Euronext Growth Milan, accelera l’M&A. Società tech e industriali le più attive

(Teleborsa) – Negli ultimi cinque anni si è intensificata l’attività di M&A (fusioni e acquisizioni) sul mercato Euronext Growth Milan, il mercato di Borsa Italiana dedicato alle PMI ad alto potenziale di crescita. Nel periodo compreso tra il 2018 e il primo semestre 2022 sono state effettuate 301 operazioni da parte di 99 società, per un valore complessivo di 1,5 miliardi di euro. Rimane stabile a 40 il numero di aziende buyer (1 quotata su 4), nonostante l’incremento delle società quotate su EGM, passate da 90 nel 2018 a 178 nel primo semestre del 2022.

Sono i dati che emergono da un report di KT&Partners, nel quale viene sottolineato che il 2021 è stato l’anno record su EGM per numero di operazioni di M&A, con 79 operazioni (circa +50% a/a) e un valore totale di 975 milioni di euro. Tale risultato è stato determinato principalmente da tre grandi operazioni, pari al 65% del controvalore totale dei deal del 2021. Nel complesso, il valore mediano delle operazioni è aumentato da 1,1 milioni nel 2018 a 2,6 milioni di euro nel primo semestre del 2022, con un picco di 3,2 milioni di euro nel 2021 (circa 3 volte il valore mediano del 2018).

In termini di aree geografiche, 199 operazioni nel periodo in analisi (circa l’84%) hanno visto un target italiano, mentre 38 operazioni sono state transazioni cross-border con un target estero (29 in Europa e 9 fuori), evidenziando “il forte potenziale di aggregazione delle PMI italiane all’interno del territorio nazionale”, si legge nel rapporto.

Le società più attive e con i deal più grandi

Tra le società EGM più attive, Digital360 si è classificata al primo posto con 13 operazioni (di cui 6 completate nel 1H22, che rappresentano circa il 13% del totale dei deal del 1H22), seguita da Finlogic (8 operazioni) e Relatech (7 operazioni).

Da un punto di vista dell’ammontare complessivo dell’operazione, Comer Industries si colloca al primo posto, con un solo deal e un valore di 384,9 milioni di euro, seguita da Antares Vision (219,4 milioni di euro con 6 operazioni) e Italian Wine Brands (184,3 milioni di euro con 4 operazioni).

Le differenze tra settori

In termini di settori, tra il 2018 e il primo semestre del 2022, le società tecnologiche sono state le più attive nel panorama M&A italiano con 113 operazioni complessive, pari al 38% del totale, seguite dalle società Industriali, con 63 deal (pari 21% del totale).

Il quesito: Nell'articolo sulle fusioni e acquisizioni su Euronext Growth Milan, quale società EGM risulta la più attiva per numero di operazioni?

[Voci di dati salvate]

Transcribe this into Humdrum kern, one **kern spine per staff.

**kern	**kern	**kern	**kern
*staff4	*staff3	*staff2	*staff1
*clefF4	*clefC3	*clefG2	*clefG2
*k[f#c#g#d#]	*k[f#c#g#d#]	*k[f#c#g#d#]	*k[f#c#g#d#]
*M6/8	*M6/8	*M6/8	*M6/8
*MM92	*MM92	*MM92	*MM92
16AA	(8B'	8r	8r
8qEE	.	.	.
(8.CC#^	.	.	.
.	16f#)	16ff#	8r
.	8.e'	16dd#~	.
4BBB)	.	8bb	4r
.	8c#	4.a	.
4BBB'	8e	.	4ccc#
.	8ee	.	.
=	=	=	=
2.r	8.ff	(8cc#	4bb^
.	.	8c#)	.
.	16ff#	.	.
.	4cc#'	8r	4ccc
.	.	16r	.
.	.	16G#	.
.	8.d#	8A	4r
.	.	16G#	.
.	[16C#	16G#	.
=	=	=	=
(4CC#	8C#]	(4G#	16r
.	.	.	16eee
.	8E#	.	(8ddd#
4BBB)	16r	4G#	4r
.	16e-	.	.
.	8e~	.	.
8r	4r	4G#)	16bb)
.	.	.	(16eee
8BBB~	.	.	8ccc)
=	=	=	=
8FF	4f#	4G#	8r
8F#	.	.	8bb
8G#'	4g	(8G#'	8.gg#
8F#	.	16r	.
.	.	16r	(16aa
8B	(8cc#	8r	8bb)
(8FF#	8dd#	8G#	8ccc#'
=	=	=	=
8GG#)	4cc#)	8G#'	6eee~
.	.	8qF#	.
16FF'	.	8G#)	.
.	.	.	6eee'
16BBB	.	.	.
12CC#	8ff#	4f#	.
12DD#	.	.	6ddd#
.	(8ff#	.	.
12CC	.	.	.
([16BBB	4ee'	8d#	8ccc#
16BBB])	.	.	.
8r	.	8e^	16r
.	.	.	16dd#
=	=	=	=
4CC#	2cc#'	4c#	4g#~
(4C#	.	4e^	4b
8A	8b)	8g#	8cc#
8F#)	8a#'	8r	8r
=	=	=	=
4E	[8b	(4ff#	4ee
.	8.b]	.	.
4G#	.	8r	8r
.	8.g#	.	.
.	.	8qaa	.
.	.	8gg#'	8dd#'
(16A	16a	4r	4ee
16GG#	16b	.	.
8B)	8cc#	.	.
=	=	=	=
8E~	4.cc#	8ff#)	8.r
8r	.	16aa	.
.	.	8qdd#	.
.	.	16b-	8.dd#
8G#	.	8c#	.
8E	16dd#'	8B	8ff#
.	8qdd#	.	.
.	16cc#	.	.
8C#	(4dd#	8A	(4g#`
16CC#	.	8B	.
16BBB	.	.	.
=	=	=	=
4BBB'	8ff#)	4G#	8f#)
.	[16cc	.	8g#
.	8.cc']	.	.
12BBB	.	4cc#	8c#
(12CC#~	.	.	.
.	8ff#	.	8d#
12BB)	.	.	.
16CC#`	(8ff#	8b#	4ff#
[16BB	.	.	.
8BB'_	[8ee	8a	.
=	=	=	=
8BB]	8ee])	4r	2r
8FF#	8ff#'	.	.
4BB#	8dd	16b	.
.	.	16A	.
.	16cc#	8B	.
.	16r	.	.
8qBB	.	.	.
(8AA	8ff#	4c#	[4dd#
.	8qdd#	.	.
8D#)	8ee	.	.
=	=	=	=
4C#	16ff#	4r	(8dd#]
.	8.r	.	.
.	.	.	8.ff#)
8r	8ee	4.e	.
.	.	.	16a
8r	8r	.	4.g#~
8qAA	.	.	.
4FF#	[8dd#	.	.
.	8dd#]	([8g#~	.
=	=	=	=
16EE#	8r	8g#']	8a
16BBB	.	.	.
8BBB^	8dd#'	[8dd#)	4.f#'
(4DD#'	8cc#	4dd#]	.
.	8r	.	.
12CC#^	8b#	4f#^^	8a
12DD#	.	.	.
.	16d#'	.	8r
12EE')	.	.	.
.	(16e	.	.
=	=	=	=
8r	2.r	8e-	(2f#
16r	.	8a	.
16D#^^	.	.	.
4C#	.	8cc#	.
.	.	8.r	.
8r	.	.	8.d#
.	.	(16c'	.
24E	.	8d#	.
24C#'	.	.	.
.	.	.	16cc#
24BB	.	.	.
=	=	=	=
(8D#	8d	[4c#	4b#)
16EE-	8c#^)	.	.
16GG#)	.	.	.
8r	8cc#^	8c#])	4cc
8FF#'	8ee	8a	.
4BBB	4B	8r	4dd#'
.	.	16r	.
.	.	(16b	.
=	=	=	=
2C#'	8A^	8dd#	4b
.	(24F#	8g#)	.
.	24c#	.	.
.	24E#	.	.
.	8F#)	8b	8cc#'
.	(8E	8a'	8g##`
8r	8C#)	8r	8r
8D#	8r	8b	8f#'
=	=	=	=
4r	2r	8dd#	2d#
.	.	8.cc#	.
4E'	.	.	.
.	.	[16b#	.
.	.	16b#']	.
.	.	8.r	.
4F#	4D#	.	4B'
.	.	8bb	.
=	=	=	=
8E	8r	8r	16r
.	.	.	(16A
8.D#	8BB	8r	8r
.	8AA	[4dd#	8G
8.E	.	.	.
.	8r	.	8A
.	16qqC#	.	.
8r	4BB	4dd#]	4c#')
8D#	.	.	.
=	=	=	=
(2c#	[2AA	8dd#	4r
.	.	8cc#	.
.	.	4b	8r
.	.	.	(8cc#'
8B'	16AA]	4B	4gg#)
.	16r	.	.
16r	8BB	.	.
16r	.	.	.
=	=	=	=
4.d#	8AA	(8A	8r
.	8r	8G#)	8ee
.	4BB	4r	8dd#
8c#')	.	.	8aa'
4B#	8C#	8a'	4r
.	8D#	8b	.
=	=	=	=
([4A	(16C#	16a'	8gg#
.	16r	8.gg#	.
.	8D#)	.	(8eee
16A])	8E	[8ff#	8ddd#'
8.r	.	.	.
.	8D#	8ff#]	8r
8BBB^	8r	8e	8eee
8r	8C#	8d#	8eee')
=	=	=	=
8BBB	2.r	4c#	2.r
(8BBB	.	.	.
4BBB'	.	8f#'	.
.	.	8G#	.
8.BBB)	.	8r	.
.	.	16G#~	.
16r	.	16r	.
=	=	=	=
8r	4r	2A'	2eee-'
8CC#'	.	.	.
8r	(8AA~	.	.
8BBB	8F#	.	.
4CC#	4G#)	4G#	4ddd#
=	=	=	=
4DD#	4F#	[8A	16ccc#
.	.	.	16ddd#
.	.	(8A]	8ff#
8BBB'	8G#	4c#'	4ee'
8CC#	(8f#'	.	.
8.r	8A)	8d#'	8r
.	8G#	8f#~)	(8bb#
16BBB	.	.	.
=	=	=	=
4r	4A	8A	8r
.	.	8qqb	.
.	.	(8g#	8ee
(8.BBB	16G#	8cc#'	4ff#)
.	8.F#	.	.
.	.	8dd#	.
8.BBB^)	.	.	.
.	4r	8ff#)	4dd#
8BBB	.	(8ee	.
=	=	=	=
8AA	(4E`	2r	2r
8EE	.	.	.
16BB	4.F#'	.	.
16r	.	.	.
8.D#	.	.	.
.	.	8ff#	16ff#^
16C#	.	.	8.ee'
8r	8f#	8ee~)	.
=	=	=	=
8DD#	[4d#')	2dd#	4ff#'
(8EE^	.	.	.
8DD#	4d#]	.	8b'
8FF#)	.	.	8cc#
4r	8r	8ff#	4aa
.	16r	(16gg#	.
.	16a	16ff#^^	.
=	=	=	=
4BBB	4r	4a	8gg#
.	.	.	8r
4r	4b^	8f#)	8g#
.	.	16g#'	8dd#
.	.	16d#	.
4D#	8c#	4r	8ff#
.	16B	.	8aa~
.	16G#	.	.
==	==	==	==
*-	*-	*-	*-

Risposta: Digital360, con 13 operazioni.